Task brief ->
Reproduce the items below word for word, beginning with their first line and stopping after the line that contains "title IaaS [47, 7, 1624, 126]".

☆ ☆ ☆ ☆

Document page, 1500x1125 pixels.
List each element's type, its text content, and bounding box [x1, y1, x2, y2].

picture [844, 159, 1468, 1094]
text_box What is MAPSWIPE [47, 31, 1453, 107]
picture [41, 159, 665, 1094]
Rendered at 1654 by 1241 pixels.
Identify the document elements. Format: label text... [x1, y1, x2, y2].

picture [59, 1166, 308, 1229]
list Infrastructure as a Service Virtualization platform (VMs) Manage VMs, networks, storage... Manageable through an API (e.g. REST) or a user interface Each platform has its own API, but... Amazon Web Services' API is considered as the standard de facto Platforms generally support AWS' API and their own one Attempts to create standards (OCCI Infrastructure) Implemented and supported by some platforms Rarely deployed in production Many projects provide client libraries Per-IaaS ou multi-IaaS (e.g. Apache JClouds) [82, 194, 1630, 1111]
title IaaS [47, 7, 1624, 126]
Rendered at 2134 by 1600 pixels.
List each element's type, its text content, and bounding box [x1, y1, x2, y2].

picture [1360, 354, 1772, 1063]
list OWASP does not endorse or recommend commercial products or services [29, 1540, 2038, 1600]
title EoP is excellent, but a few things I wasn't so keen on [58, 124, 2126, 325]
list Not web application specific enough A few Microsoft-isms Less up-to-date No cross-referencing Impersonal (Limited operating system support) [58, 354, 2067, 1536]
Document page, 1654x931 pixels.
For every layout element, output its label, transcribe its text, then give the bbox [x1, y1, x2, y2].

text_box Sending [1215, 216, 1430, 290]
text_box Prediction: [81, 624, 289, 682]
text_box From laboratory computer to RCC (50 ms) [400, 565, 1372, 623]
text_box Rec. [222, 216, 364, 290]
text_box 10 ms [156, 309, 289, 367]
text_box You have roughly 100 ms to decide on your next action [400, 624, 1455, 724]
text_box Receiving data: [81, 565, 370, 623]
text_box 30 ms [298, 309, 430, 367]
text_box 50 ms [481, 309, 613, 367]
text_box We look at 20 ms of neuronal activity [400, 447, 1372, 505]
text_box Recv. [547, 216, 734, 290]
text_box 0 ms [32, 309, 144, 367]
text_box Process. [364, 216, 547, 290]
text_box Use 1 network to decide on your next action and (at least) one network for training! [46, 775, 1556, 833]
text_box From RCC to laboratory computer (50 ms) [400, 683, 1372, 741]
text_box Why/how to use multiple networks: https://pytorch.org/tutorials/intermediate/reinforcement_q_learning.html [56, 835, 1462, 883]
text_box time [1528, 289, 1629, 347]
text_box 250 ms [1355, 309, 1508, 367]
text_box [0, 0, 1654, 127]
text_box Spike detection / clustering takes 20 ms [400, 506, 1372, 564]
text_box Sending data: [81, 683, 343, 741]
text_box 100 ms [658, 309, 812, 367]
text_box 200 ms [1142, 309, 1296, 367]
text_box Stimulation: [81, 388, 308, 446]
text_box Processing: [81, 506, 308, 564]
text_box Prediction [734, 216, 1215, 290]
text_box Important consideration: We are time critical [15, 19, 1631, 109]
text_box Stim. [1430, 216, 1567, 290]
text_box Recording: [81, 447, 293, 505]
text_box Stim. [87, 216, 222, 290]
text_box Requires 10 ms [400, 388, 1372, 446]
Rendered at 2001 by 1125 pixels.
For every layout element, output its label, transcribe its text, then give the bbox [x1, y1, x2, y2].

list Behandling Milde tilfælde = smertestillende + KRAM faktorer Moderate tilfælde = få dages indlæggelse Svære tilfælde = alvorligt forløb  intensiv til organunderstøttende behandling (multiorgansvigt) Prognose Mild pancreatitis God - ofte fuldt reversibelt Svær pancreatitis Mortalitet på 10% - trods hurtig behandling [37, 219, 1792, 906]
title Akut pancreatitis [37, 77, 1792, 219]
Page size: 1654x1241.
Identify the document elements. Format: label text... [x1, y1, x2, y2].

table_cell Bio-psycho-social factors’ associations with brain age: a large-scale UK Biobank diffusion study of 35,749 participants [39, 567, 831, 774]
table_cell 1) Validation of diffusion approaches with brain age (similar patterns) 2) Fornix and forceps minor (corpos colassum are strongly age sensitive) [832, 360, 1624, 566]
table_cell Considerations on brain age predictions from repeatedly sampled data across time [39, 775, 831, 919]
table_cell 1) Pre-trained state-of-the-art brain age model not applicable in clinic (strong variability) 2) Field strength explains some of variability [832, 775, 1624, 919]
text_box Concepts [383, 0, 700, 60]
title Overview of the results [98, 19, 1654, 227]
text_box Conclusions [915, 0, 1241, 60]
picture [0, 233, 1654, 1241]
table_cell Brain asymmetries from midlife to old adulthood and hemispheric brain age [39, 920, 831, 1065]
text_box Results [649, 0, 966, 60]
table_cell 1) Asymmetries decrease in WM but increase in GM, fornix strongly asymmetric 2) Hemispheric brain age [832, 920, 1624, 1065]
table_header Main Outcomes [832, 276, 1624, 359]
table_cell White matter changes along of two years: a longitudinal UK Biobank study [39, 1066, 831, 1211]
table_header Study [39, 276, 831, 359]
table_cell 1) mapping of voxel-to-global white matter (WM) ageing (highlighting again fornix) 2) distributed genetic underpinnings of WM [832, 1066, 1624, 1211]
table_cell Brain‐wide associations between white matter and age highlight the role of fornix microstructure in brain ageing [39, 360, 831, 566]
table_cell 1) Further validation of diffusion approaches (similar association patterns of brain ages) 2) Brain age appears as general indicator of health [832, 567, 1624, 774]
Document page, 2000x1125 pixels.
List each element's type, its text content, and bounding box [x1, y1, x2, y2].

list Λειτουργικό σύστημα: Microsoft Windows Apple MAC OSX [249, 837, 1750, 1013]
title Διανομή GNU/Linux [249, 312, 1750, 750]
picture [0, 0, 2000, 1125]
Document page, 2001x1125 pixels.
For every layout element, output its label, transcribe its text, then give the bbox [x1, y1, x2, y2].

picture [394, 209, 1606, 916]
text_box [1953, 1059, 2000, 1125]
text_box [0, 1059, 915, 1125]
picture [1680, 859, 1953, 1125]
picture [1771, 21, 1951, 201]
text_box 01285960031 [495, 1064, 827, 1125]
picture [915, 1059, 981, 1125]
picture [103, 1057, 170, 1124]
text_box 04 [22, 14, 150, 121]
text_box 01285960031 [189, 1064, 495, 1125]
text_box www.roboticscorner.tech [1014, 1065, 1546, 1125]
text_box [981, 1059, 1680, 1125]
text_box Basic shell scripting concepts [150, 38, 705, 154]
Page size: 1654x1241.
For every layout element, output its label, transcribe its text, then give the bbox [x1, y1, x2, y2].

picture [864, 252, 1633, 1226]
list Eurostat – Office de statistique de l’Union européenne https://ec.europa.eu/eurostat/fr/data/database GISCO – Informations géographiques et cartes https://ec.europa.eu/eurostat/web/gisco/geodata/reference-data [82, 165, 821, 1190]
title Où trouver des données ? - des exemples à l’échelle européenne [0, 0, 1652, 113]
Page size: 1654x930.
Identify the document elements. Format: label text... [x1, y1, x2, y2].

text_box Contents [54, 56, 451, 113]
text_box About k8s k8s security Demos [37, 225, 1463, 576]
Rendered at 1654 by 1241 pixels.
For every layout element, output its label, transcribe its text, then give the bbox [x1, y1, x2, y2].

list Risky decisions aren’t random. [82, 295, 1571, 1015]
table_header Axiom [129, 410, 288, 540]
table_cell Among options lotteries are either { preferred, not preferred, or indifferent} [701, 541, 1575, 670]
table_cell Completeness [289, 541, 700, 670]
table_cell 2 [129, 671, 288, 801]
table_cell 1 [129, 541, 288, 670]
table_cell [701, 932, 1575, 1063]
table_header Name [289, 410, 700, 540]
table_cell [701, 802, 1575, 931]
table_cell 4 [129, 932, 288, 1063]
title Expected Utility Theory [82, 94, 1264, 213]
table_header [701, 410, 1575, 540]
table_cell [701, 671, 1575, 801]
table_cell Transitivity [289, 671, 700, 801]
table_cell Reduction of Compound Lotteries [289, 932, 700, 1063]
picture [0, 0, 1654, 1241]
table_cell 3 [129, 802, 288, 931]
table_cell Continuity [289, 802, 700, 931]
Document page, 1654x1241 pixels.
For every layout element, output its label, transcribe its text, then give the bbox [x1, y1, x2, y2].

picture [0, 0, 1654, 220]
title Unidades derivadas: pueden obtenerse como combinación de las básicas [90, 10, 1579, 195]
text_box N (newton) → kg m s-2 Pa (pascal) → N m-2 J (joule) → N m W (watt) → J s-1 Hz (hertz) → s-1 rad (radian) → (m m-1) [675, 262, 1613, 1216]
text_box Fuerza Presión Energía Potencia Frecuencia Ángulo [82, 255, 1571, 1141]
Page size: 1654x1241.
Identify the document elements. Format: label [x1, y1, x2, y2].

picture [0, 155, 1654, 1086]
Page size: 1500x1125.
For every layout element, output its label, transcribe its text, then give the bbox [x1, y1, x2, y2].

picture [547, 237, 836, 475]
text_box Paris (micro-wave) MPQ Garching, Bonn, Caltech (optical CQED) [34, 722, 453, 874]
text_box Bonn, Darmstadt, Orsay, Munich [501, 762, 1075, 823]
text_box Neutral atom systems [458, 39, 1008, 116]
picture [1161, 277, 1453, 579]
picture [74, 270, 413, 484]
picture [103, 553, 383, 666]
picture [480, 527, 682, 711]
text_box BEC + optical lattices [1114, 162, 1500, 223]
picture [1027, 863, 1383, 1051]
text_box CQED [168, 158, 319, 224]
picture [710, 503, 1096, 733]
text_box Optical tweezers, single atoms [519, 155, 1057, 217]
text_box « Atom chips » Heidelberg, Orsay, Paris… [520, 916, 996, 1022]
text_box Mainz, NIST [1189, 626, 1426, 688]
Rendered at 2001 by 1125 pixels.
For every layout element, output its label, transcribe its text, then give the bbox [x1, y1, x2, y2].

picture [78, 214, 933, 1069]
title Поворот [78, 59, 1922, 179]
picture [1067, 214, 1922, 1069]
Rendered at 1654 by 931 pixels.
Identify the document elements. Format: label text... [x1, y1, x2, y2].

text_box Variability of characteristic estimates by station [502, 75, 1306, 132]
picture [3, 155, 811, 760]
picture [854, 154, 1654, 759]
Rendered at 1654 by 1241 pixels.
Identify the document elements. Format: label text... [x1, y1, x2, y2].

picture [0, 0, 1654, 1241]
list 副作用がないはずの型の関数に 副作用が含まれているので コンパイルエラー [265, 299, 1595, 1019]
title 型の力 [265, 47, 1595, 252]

☆ ☆ ☆ ☆

Output below ->
Document page, 1500x1125 pixels.
List each element's type, its text content, and bounding box [x1, y1, x2, y2].

picture [844, 159, 1468, 1094]
text_box What is MAPSWIPE [47, 31, 1453, 107]
picture [41, 159, 665, 1094]
Rendered at 1654 by 1241 pixels.
Identify the document elements. Format: label text... [x1, y1, x2, y2].

picture [59, 1166, 308, 1229]
list Infrastructure as a Service Virtualization platform (VMs) Manage VMs, networks, storage... Manageable through an API (e.g. REST) or a user interface Each platform has its own API, but... Amazon Web Services' API is considered as the standard de facto Platforms generally support AWS' API and their own one Attempts to create standards (OCCI Infrastructure) Implemented and supported by some platforms Rarely deployed in production Many projects provide client libraries Per-IaaS ou multi-IaaS (e.g. Apache JClouds) [82, 194, 1630, 1111]
title IaaS [47, 7, 1624, 126]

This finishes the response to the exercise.